Under a plea deal entered in nearby Susquehanna County Court, Coterra agreed to pay $16.29 million to connect the residents’ homes to a clean source of water and pay their water bills for the next 75 years.
Coterra’s corporate predecessor, Cabot Oil & Gas Corp., was charged in June 2020 with 15 criminal counts, most of them felonies, after a grand jury investigation found the company drilled faulty gas wells that leaked flammable methane into residential water supplies in Dimock and surrounding communities.
The grand jury blasted what it called Cabot’s “long-term indifference to the damage it caused to the environment and citizens of Susquehanna County.” Many residents have continued to avoid using their well water, using bottled water, bulk water purchased commercially, and even water drawn from creeks and artesian wells instead.
After being charged, the company had denied any suggestion that it “acted with indifference toward the community where we live and operate.” Cabot, which merged with Denver-based Cimarex Energy Co. to form Coterra, has long maintained the gas in residents’ water was naturally occurring.

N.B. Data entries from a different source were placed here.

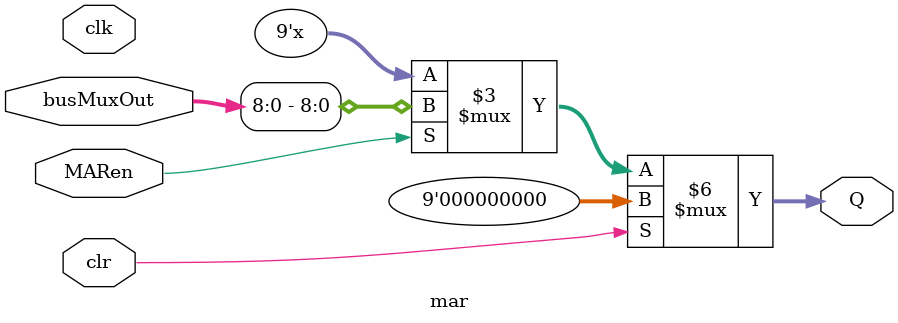
<source format=v>
module mar #(parameter qInit = 0)(input wire [31:0] busMuxOut, input wire MARen, input wire clr, input wire clk, output reg [8:0] Q);
	initial begin
	
		Q = qInit;
		end
	always @(*) 
		begin
			if (clr)
				Q<=9'b000000000;
			else if(MARen)
				Q<= busMuxOut[8:0];
		end
		
endmodule 

</source>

Coterra pleaded no contest to a charge of prohibition against discharge of industrial wastes under the state’s Clean Streams Law.
The battle over Dimock’s water woes was featured in the Emmy-winning 2010 documentary “Gasland,” which showed residents lighting their tap water on fire.
Residents were informed of the plea deal last week. Pennsylvania American Water has said it plans to drill two wells — what it calls a “public groundwater system” — and build a treatment plant that will remove any contaminants from the water before piping it to about 20 homes in Dimock.
The criminal case has not slowed Coterra’s business. It is the leading shale gas driller in the nation’s No. 2 natural gas-producing state.